A warmwater fish, tilapia begin to die when the water temperature drops below 50 F, according to fish biologists. In most parts of the Mid-South, tilapia will not survive in ponds unless they are supplied heated water, although they are sometimes able to successfully overwinter in ponds and tanks located along the Gulf Coast.
Thompson also keeps tilapia under the nets holding newly hatched catfish in their concrete tanks to clean up any excess feed that gets through the nets. This improves the water, he says, and helps to keep the tanks clean. This system also helps to eliminate problems caused by excess feed in a tank, including the development of high ammonia levels, fungus and bacteria that can harm catfish.
“It improves overall fish health,” he says. “A tilapia is like a fresh-water hog. It will eat just about anything.”
Thompson uses another fish — the grass carp — in his fingerling ponds and brood ponds as a biological grass control. He uses a stocking rate of 40 sterile grass carp per surface-water acre to eat pond vegetation.
The grass carp, also known as the white amur, was imported into the United States from Southeast Asia in the early 1960s as an experimental aquatic weed control method, according to Martin Brunson, fisheries specialist with the Mississippi Department of Wildlife and Fisheries.
“Grass carp are a viable and economical means of controlling the growth and spread of certain aquatic weeds,” Brunson says. “For most farm pond situations where weeds have already become a problem, five to 10 grass carp per surface acre will achieve desired weed control, without resulting in crowded conditions of the fish. In severely weed-choked cases, higher rates of 15 to 20 grass carp per water acre may be necessary to attain control.”

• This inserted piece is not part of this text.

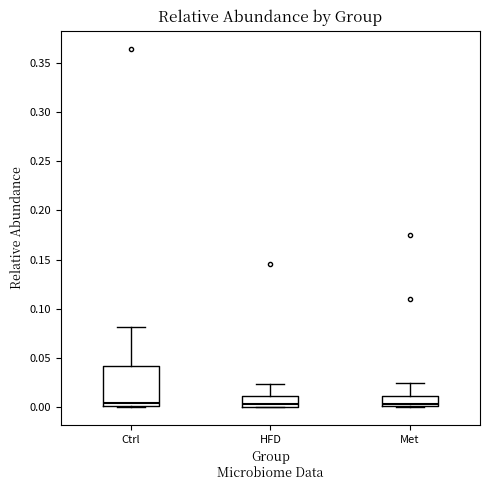

Reading left to right, read every box against the y-axis: the position of its median line, the range the box covers, and the ends of its whiskers. The values are not printed on the chart, so give them approximately, as read against the axis.

Ctrl: median 0.005, box 0.000 to 0.040, whiskers 0.000 to 0.080
HFD: median 0.005, box 0.000 to 0.010, whiskers 0.000 to 0.025
Met: median 0.005, box 0.000 to 0.010, whiskers 0.000 to 0.025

Thompson adds, “You're going to end up losing up to 90 percent of your fish if your pond gets choked up with aquatic weeds, but we don't use any herbicides. There are a lot of potential problems with using herbicides in fingerling and brood ponds. You can experience severe oxygen problems if you kill off too many aquatics at one time. Chemicals are often not very consistent in their performance, and you're putting chemicals where they probably shouldn't be chemicals.”